Thr, Aug 29th
Hike: Fischercap Lake
-Distance: Hah, it’s in the backyard
The reason I needed to leave town on Friday, was so I could get a permit on Saturday, start a backpack trip on Sunday, exit the woods on Wednesday, and get in a campsite in Many Glacier on Thursday before Labor Day weekend. All week I had been hitting marks, and this was almost the last one for the trip.
I got to sleep after the band quit in St. Mark and woke up at 4:15. “Hell, why not.” I got up, threw both the sleeping bag and tent in the car (unpacked) and headed to MG at 4:30. At 5 am, I picked up a registration ticket and instead of lighting up the campground like a prison searchlight, I parked in the Swiftcurrent lot and walked to site 35. Wow, no one has taken site 35 yet. Cool. I registered, organized the car a bit and went to the showers to make coffee and have breakfast. It’s surprising that people are actually awake at this crazy early hour.
After breakfast, I had a conversation at the picnic table and then headed to the MG Hotel for pictures. The sunrise was cloudless, so the light was fairly boring, but still, it was a nice to be back in the Many Glacier valley.
After sunrise, I parked back at Swiftcurrent and headed to Moosercap Lake looking for fish…or eh Fishercap Lake looking for moose. None there. I knew I had some time to kill since the women in site 35 said they wouldn’t be out until 10 am or so. I strolled around like a kid on the way to the principal’s office, and shot pictures of a few trees, or maybe I should say, I tried to manufacture some interesting pictures of trees.
On the way back via the horse trail, I found a deer.
Are the women moving yet? Nope.
So, I backed up the trip pictures on an external hard drive and the computer. It takes quite a while to move around gigs of data, so I’m sure I killed an hour doing this (and used the car to power the computer).

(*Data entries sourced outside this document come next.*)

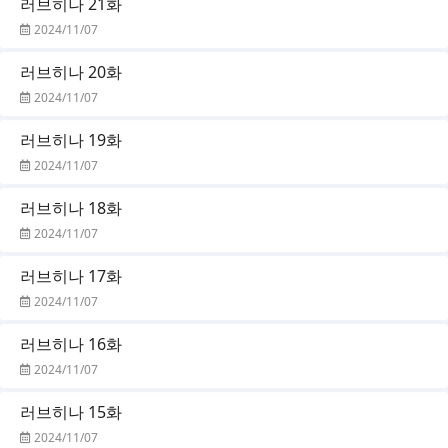
러브히나 21화
2024/11/07
러브히나 20화
2024/11/07
러브히나 19화
2024/11/07
러브히나 18화
2024/11/07
러브히나 17화
2024/11/07
러브히나 16화
2024/11/07
러브히나 15화
2024/11/07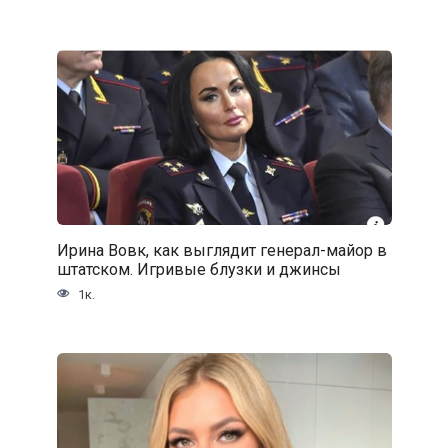
Ирина Вовк, как выглядит генерал-майор в
штатском. Игривые блузки и джинсы
1к.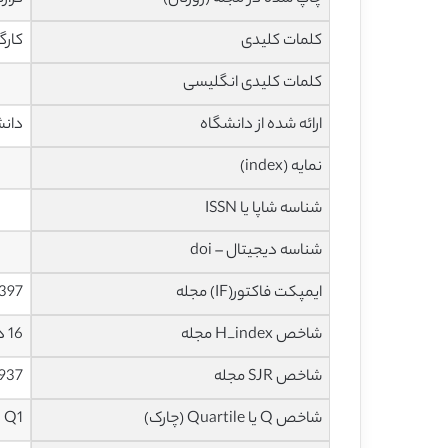
کلمات کلیدی
کارگ
کلمات کلیدی انگلیسی
ارائه شده از دانشگاه
دانش
نمایه (index)
شناسه شاپا یا ISSN
شناسه دیجیتال – doi
ایمپکت فاکتور(IF) مجله
2.397 در سا
شاخص H_index مجله
16 در سال 2020
شاخص SJR مجله
0.937 در سا
شاخص Q یا Quartile (چارک)
Q1 در سال 2019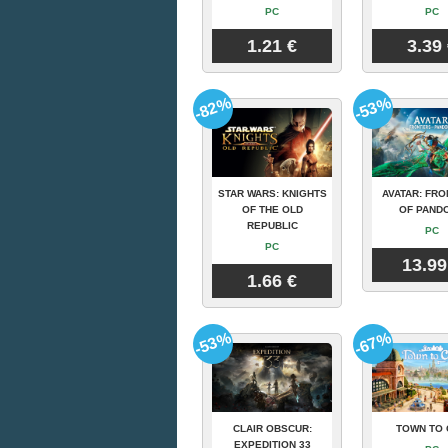
PC
PC
1.21 €
3.39
-82%
-53%
STAR WARS: KNIGHTS
AVATAR: FRO
OF THE OLD
OF PAND
REPUBLIC
PC
PC
13.99
1.66 €
-53%
-67%
CLAIR OBSCUR:
TOWN TO 
EXPEDITION 33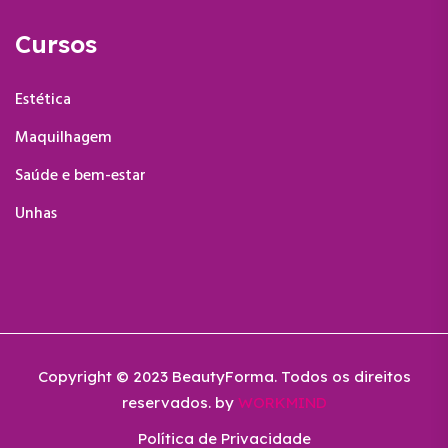
Cursos
Estética
Maquilhagem
Saúde e bem-estar
Unhas
Copyright © 2023 BeautyForma. Todos os direitos
reservados. by
WORKMIND
Política de Privacidade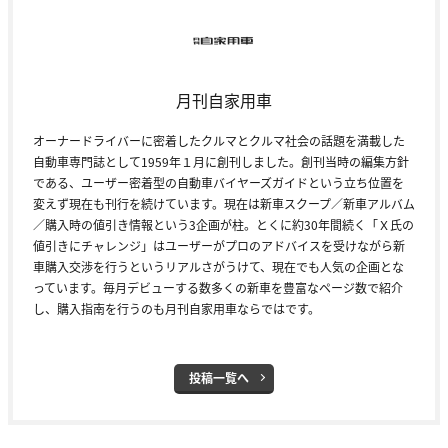
月刊自家用車
オーナードライバーに密着したクルマとクルマ社会の話題を満載した
自動車専門誌として1959年１月に創刊しました。創刊当時の編集方針
である、ユーザー密着型の自動車バイヤーズガイドという立ち位置を
変えず現在も刊行を続けています。現在は新車スクープ／新車アルバム
／購入時の値引き情報という3企画が柱。とくに約30年間続く「Ｘ氏の
値引きにチャレンジ」はユーザーがプロのアドバイスを受けながら新
車購入交渉を行うというリアルさがうけて、現在でも人気の企画とな
っています。毎月デビューする数多くの新車を豊富なページ数で紹介
し、購入指南を行うのも月刊自家用車ならではです。
投稿一覧へ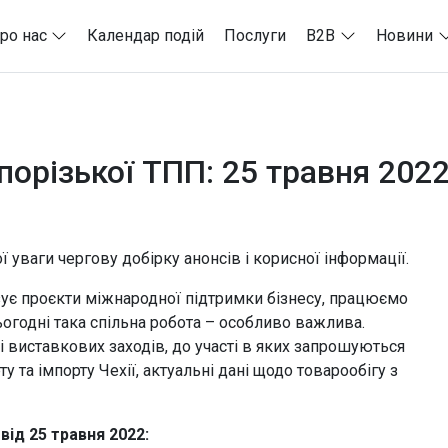
ро нас
Календар подій
Послуги
B2B
Новини
орізької ТПП: 25 травня 202
уваги чергову добірку анонсів і корисної інформації.
зує проєкти міжнародної підтримки бізнесу, працюємо
огодні така спільна робота – особливо важлива.
і виставкових заходів, до участі в яких запрошуються
у та імпорту Чехії, актуальні дані щодо товарообігу з
ід 25 травня 2022: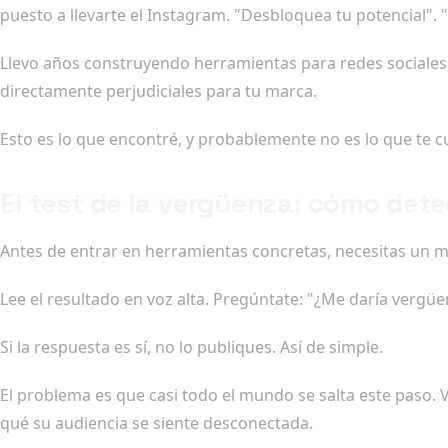
puesto a llevarte el Instagram. "Desbloquea tu potencial". "
Llevo años construyendo herramientas para redes sociales
directamente perjudiciales para tu marca.
Esto es lo que encontré, y probablemente no es lo que te c
El test de la vergüenza: cómo det
Antes de entrar en herramientas concretas, necesitas un mé
Lee el resultado en voz alta. Pregúntate: "¿Me daría vergü
Si la respuesta es sí, no lo publiques. Así de simple.
El problema es que casi todo el mundo se salta este paso. V
qué su audiencia se siente desconectada.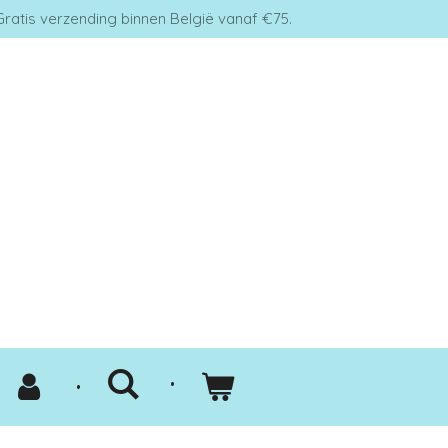
Gratis verzending binnen België vanaf €75.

Are the women moving yet? Nope. The process of me taking a peak down the road at the campsite (to see if there’s movement) and then me plunking down in the car continued for a few hours. I got the car organized, cleaned lens filters, read all three books in the Lord of the Rings series (just kidding) and finally, the site opened up sometime late morning. Of course I had already been up for six hours.
I got the site setup, took a nap, hung out in the hammock for a while and late in the afternoon, the ranger came through saying there was a storm coming in with 50 mph winds. I took down the three corner tent over the picnic table and the hammock, secured the tent (aka the Taj), threw the bike in the car, grabbed a beer and bagel and headed for the porch in a light rain.
I had been through two storms before at Many Glacier, and I’ve found that tons of people hike without any backup gear. I thought it might be fun to watch people without rain gear get chased out of the woods. True to the prediction, the rain came down sideways and people came out of the woods soaked. Later on, people strolled out of the woods I assume because their underwear was already wet (it didn’t matter if they hurried), or they were trying to look like this was no big deal. After the storm, I cooked up rice and bean burritos and hung out at the site.
Fri, Aug 30th
Hike: Snow Moon Basin
Distance: Not far (see Todd’s post details)
I headed for sunrise photos and four RV’s were parked at the entrance to the campground. It looked like they were creating a line to get campsites and I was getting “the eye” as I drove by going to and from the MG hotel.
After breakfast and packing up the photo gear, I was a little hesitant about starting the hike since it looked like rain. I handed off a note on where I was going to a neighbor in the campground, and I got look of horror. “Don’t worry, I’ll very likely come back from this hike, but if I don’t, I want someone to know where I am.”
At the horse stables, it was spitting a little rain, so I headed for the famous MG Employee drinking area. (As per hockey ref), I headed up a road behind the hotel and came across a sign that clearly informed me I should not continue further by order of Homeland Security or something like that. Maybe it was signed the Guatanamo Detention Committee, but it sounded like they didn’t want anyone back by the water source. This sounds exactly like where the employees would drink and I knew I was on the right path.
After a few photos up there, I started off on the hike along the Cracker Lake trail. The weather was probably the best I’ve seen for photography in quite a few trips to Glacier. Wait a minute and the light conditions changed. Once I found the right dry stream bed, the ascent was pretty straight forward. One little pitch was difficult with a backpack full of camera gear, but was actually easier coming down.
A selfie.
So, check off Snow Moon. BTW, my processor died on my laptop, so it’s hard for me to produce trip reports. I have to lock myself away in an office with a desktop rather than sit in the living room with a laptop (where I can interact like anyone else with a cell phone).